Konsequenz der "Brandenburger Bodenreformaffäre" und des Untersuchungsberichts: Anregungen für eine neue gesetzliche Regelung
Enteignungen auf der Grundlage von Artikel 233 §§ 11 - 16 EGBGB
1. Zufällige Anwesenheit
Für nicht auffindbare Erben durfte gemäß § 2 Absatz 3 ein gesetzlicher Vertreter bestellt werden, um den Überlassungsvertrag zu Gunsten des jeweiligen Bundeslandes abzuschließen. Der Bundesgerichtshof hatte am 07.12.2007 entschieden, dass diejenigen Verträge, die unter Einsetzung des gesetzlichen Vertreters abgeschlossen wurden nichtig sind. Dies führte zur Rückabwicklung der Verträge für die Betroffenen.Diejenigen Erben, die nicht auffindbar waren, weil sie sich vorübergehend oder andauernd z. B. im Ausland aufgehalten hatten, einen langfristigen Krankheitsaufenthalt absolvierten oder einfach nur in der "richtigen Zeit" eine Reise unternommen hatten, sind von dieser Entscheidung des Bundesgerichtshofs begünstigt. Damit entsteht die ungerechte Folge, dass es vom Zufall des jeweiligen Aufenthaltsortes der Erben abhing, ob jetzt ein Rückgabeanspruch entstanden ist oder nicht. Ein sachlich rechtfertigender Grund hierfür ist nicht ersichtlich, sodass diese nun rechtswidrige Folge durch eine gesetzliche Neuregelung zu Gunsten der Betroffenen beseitigt werden muss.
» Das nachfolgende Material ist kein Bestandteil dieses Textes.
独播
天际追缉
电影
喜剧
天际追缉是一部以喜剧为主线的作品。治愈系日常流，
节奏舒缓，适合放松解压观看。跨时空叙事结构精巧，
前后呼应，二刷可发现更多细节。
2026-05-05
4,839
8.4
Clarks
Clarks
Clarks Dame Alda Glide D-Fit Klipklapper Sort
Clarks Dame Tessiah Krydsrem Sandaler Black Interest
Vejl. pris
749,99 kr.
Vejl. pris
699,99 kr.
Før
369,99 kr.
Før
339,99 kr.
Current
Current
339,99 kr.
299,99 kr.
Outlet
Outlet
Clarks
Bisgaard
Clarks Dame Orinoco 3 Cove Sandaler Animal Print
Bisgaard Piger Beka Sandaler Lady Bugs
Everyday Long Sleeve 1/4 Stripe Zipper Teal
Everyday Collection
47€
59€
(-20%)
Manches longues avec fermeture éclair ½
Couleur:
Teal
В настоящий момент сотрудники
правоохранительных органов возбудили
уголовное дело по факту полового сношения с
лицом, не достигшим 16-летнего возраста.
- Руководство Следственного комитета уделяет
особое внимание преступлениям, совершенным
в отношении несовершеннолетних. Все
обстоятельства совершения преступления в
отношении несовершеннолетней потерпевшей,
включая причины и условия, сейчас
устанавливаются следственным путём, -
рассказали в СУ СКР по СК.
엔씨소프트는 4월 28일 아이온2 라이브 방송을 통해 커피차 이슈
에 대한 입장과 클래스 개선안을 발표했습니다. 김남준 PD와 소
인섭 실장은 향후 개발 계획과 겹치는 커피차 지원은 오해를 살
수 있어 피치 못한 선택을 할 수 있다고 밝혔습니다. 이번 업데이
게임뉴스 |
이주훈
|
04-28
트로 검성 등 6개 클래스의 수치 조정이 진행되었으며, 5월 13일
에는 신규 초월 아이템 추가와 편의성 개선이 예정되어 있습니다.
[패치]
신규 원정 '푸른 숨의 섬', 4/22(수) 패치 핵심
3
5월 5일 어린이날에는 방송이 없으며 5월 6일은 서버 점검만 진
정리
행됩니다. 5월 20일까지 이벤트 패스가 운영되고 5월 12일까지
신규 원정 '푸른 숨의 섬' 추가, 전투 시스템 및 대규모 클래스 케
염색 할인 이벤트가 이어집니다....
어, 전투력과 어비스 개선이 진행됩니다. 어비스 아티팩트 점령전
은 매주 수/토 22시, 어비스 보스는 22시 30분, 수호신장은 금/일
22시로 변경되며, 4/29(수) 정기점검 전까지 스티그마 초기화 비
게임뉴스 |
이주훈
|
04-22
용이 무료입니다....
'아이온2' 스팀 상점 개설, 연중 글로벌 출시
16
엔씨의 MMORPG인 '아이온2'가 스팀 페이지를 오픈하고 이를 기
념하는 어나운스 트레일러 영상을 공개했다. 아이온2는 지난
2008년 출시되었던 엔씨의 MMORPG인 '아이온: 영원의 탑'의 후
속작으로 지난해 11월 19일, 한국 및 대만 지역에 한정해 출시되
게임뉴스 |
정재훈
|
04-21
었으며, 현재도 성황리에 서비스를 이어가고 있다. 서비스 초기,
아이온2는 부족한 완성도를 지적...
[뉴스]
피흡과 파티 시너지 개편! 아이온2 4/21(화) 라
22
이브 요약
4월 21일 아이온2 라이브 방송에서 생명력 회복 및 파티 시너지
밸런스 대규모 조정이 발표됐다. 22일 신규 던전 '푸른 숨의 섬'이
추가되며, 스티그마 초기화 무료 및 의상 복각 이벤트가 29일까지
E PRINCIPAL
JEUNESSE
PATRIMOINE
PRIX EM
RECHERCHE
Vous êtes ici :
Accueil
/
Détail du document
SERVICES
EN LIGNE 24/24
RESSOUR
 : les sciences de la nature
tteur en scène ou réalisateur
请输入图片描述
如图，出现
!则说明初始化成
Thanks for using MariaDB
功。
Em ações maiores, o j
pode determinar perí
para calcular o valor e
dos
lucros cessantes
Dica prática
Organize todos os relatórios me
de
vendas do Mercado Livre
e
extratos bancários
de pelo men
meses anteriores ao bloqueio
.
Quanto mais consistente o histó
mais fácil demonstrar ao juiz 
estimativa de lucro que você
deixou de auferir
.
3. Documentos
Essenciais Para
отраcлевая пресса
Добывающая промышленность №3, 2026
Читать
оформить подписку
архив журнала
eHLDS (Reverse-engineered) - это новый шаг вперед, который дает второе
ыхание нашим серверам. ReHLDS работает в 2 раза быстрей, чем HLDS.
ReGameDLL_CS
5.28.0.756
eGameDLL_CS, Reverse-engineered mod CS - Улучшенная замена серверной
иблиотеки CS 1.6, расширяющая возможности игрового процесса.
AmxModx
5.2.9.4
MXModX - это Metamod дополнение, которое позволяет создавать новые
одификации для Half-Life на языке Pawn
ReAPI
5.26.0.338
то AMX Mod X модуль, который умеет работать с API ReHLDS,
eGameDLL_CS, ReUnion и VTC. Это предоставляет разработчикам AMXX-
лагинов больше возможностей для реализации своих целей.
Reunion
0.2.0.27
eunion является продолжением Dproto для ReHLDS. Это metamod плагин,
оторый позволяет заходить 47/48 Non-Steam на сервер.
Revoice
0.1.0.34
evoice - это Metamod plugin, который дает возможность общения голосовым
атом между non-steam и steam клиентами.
2. LPG-Mitgliedschaft als Erfordernis des Behaltendürfens
Obwohl dieses Erfordernis nicht ausdrücklicher Inhalt der gesetzlichen Regelung des Art. 233 § 12 ist, wurden die Überlassungsansprüche an die Länder dahingehend ausgeweitet, dass nur ehemalige LPG-Mitglieder berechtigt waren, das Land zu behalten. Dies entspricht nicht der Regelung der ehemaligen DDR, weil spätestens seit Mitte der 70iger Jahre in vielen Produktionsgenossenschaften grundsätzlich keine Mitglieder mehr aufgenommen werden durften, was ihre Erwerbstätigkeit dort jedoch nicht hinderte. Auch gab es auch Fälle, wo in der LPG Beschäftigte nicht formell Mitglieder werden wollten. Im Einklang mit den Regelungen der LPG-Musterstatuten, die im Zusammenhang mit Vergünstigungen ausschließlich auf die Arbeit in der LPG abstellen, aber niemals auf die Mitgliedschaft, ist die Benachteiligung der Nicht-LPG-Mitglieder durch Gesetzesregelung aufzuheben.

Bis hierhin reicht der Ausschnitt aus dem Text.